(Transcribed page contents)
_ _ _ _

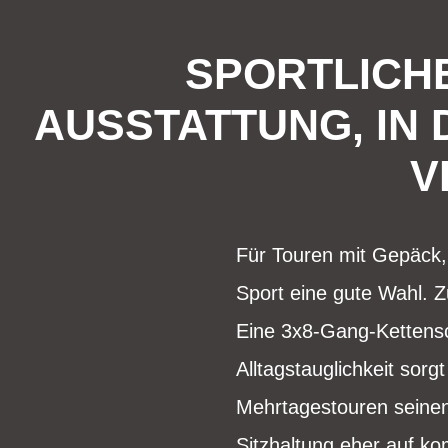
SPORTLICH
AUSSTATTUNG, IN
V
Für Touren mit Gepäck,
Sport eine gute Wahl. Z
Eine 3x8-Gang-Kettensc
Alltagstauglichkeit sor
Mehrtagestouren seinen
Sitzhaltung eher auf ko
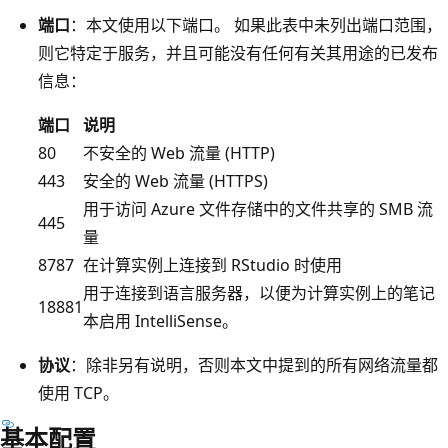
端口
：本文使用以下端口。 如果此表中未列出端口范围，
则它特定于服务，并且可能没有任何有关其用途的已发布
信息：
端口
说明
80
不安全的 Web 流量 (HTTP)
443
安全的 Web 流量 (HTTPS)
用于访问 Azure 文件存储中的文件共享的 SMB 流
445
量
8787
在计算实例上连接到 RStudio 时使用
用于连接到语言服务器，以便为计算实例上的笔记
18881
本启用 IntelliSense。
协议
：除非另有说明，否则本文中提到的所有网络流量都
使用 TCP。
基本配置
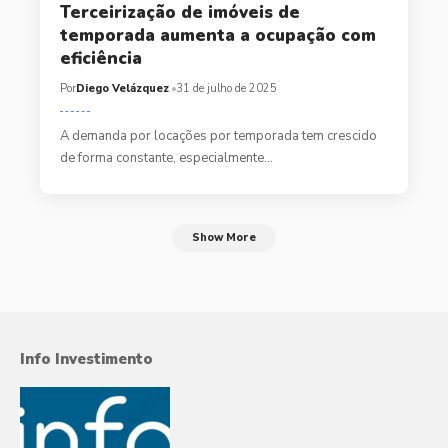
Terceirização de imóveis de
temporada aumenta a ocupação com
eficiência
Por
Diego Velázquez
31 de julho de 2025
A demanda por locações por temporada tem crescido
de forma constante, especialmente…
Show More
Info Investimento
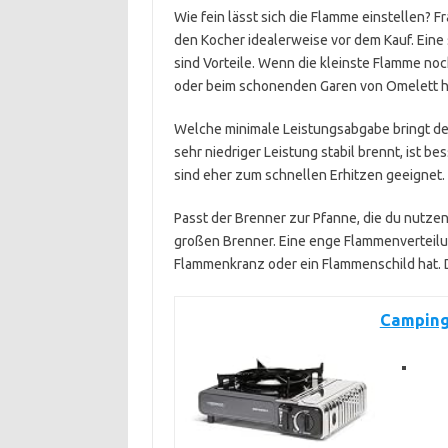
Wie fein lässt sich die Flamme einstellen? Fr
den Kocher idealerweise vor dem Kauf. Eine
sind Vorteile. Wenn die kleinste Flamme noc
oder beim schonenden Garen von Omelett 
Welche minimale Leistungsabgabe bringt der
sehr niedriger Leistung stabil brennt, ist 
sind eher zum schnellen Erhitzen geeignet.
Passt der Brenner zur Pfanne, die du nutze
großen Brenner. Eine enge Flammenverteilun
Flammenkranz oder ein Flammenschild hat. 
Camping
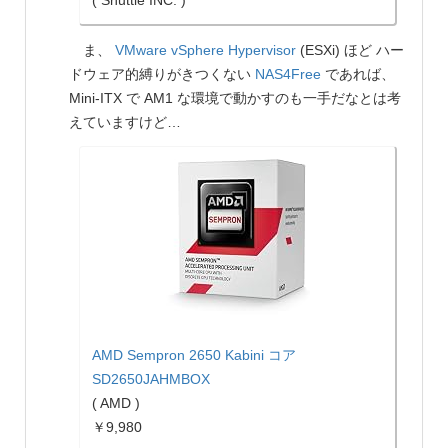
ま、
VMware vSphere Hypervisor
(ESXi) ほど ハー
ドウェア的縛りがきつくない
NAS4Free
であれば、
Mini-ITX で AM1 な環境で動かすのも一手だなとは考
えていますけど…
AMD Sempron 2650 Kabini コア
SD2650JAHMBOX
( AMD )
￥9,980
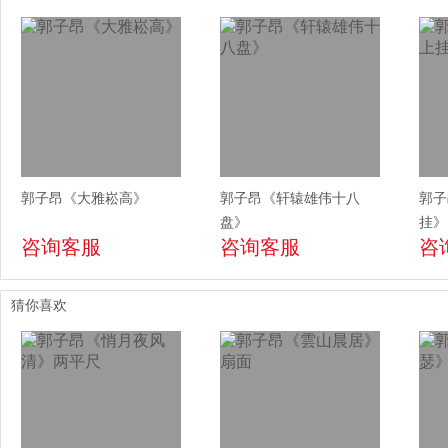
郭子昂《大雅崧高》
郭子昂《轩辕雄伟十八
郭子
盘》
挂》
咨询客服
咨询客服
咨
猜你喜欢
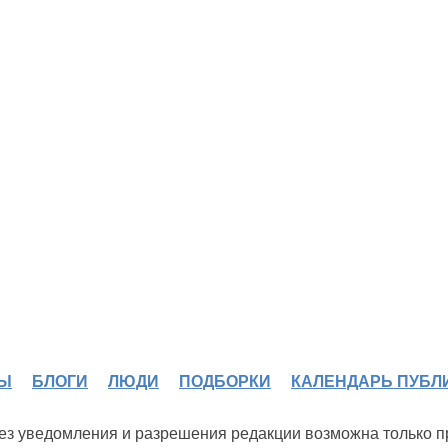
Ы
БЛОГИ
ЛЮДИ
ПОДБОРКИ
КАЛЕНДАРЬ ПУБЛ
 без уведомления и разрешения редакции возможна только 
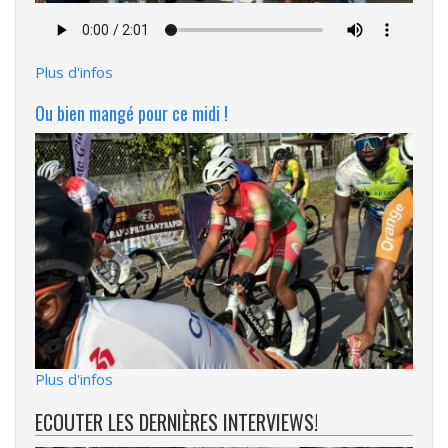
Fichier
audio
Plus d'infos
Ou bien mangé pour ce midi !
Plus d'infos
ECOUTER LES DERNIÈRES INTERVIEWS!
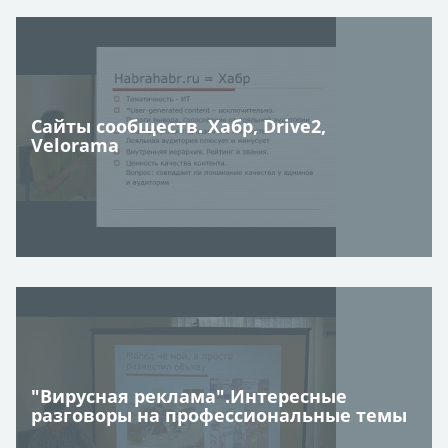
Сайты сообществ. Хабр, Drive2,
Velorama
"Вирусная реклама".Интересные
разговоры на профессиональные темы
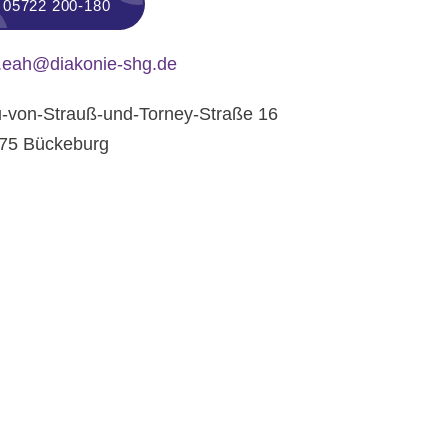
05722 200-180
o.eah@diakonie-shg.de
u-von-Strauß-und-Torney-Straße 16
75 Bückeburg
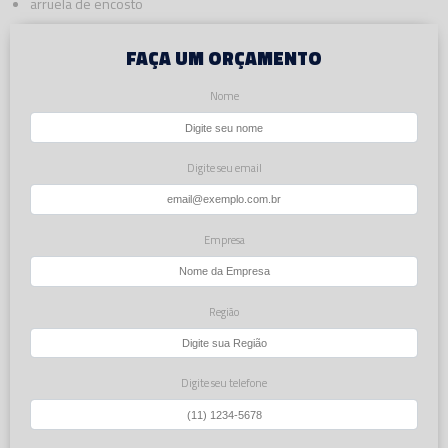
arruela de encosto
FAÇA UM ORÇAMENTO
Nome
Digite seu email
Empresa
Região
Digite seu telefone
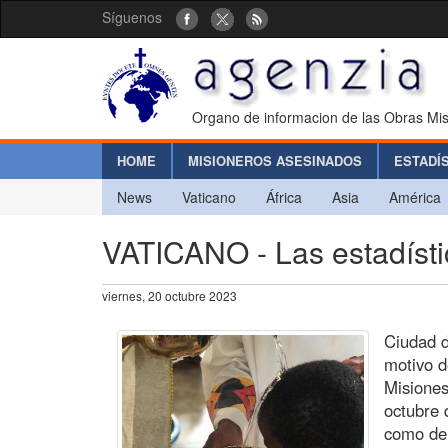
Síguenos
Organo de informacion de las Obras Mis
HOME
MISIONEROS ASESINADOS
ESTADÍ
News
Vaticano
África
Asia
América
VATICANO - Las estadístic
viernes, 20 octubre 2023
Ciudad d
motivo d
Misiones
octubre 
como de 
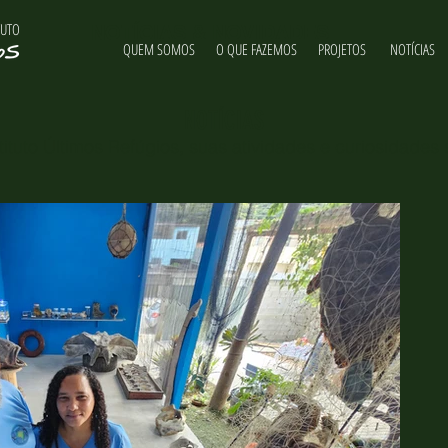
TUTO
NOTÍCIAS & NOVIDADES
QUEM SOMOS
O QUE FAZEMOS
PROJETOS
NOTÍCIAS
NOTÍCIAS
ituto Últimos Refúgios, suas atividades e curiosidades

_ _ _ _

# Job item
From the line containing "разговоры на профессиональные темы" through the last line of the records above, reproduce every line exactly, leaving out the pictures.

# Task output
разговоры на профессиональные темы
05722 200-180
o.eah@diakonie-shg.de
u-von-Strauß-und-Torney-Straße 16
75 Bückeburg
arruela de encosto
FAÇA UM ORÇAMENTO
Nome
Digite seu email
Empresa
Região
Digite seu telefone
Síguenos
Organo de informacion de las Obras Mis
HOME
MISIONEROS ASESINADOS
ESTADÍ
News
Vaticano
África
Asia
América
VATICANO - Las estadístic
viernes, 20 octubre 2023
Ciudad d
motivo d
Misiones
octubre 
como de 
TUTO
NOTÍCIAS & NOVIDADES
QUEM SOMOS
O QUE FAZEMOS
PROJETOS
NOTÍCIAS
NOTÍCIAS
ituto Últimos Refúgios, suas atividades e curiosidades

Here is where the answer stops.